● 수행할 작업
아래 자료의 모든 줄을 한 글자도 바꾸지 말고 그대로 인용하세요.

>>

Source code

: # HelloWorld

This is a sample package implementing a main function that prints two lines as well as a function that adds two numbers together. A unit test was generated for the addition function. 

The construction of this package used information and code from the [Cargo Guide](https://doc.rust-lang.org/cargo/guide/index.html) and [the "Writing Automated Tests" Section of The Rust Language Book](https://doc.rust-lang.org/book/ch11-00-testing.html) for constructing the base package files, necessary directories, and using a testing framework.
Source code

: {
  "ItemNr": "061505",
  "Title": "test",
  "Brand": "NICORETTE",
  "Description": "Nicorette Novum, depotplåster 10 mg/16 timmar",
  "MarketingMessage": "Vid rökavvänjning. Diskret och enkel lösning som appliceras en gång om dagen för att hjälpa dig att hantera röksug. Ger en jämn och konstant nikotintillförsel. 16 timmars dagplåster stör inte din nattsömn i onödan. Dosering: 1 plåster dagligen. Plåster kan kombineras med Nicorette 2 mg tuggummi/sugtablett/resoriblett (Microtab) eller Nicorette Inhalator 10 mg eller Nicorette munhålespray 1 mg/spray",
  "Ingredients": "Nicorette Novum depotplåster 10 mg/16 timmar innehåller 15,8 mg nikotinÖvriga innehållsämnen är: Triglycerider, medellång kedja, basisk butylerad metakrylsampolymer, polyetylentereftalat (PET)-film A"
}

<<

● 작업 결과
Source code

: # HelloWorld

This is a sample package implementing a main function that prints two lines as well as a function that adds two numbers together. A unit test was generated for the addition function. 

The construction of this package used information and code from the [Cargo Guide](https://doc.rust-lang.org/cargo/guide/index.html) and [the "Writing Automated Tests" Section of The Rust Language Book](https://doc.rust-lang.org/book/ch11-00-testing.html) for constructing the base package files, necessary directories, and using a testing framework.
Source code

: {
  "ItemNr": "061505",
  "Title": "test",
  "Brand": "NICORETTE",
  "Description": "Nicorette Novum, depotplåster 10 mg/16 timmar",
  "MarketingMessage": "Vid rökavvänjning. Diskret och enkel lösning som appliceras en gång om dagen för att hjälpa dig att hantera röksug. Ger en jämn och konstant nikotintillförsel. 16 timmars dagplåster stör inte din nattsömn i onödan. Dosering: 1 plåster dagligen. Plåster kan kombineras med Nicorette 2 mg tuggummi/sugtablett/resoriblett (Microtab) eller Nicorette Inhalator 10 mg eller Nicorette munhålespray 1 mg/spray",
  "Ingredients": "Nicorette Novum depotplåster 10 mg/16 timmar innehåller 15,8 mg nikotinÖvriga innehållsämnen är: Triglycerider, medellång kedja, basisk butylerad metakrylsampolymer, polyetylentereftalat (PET)-film A"
}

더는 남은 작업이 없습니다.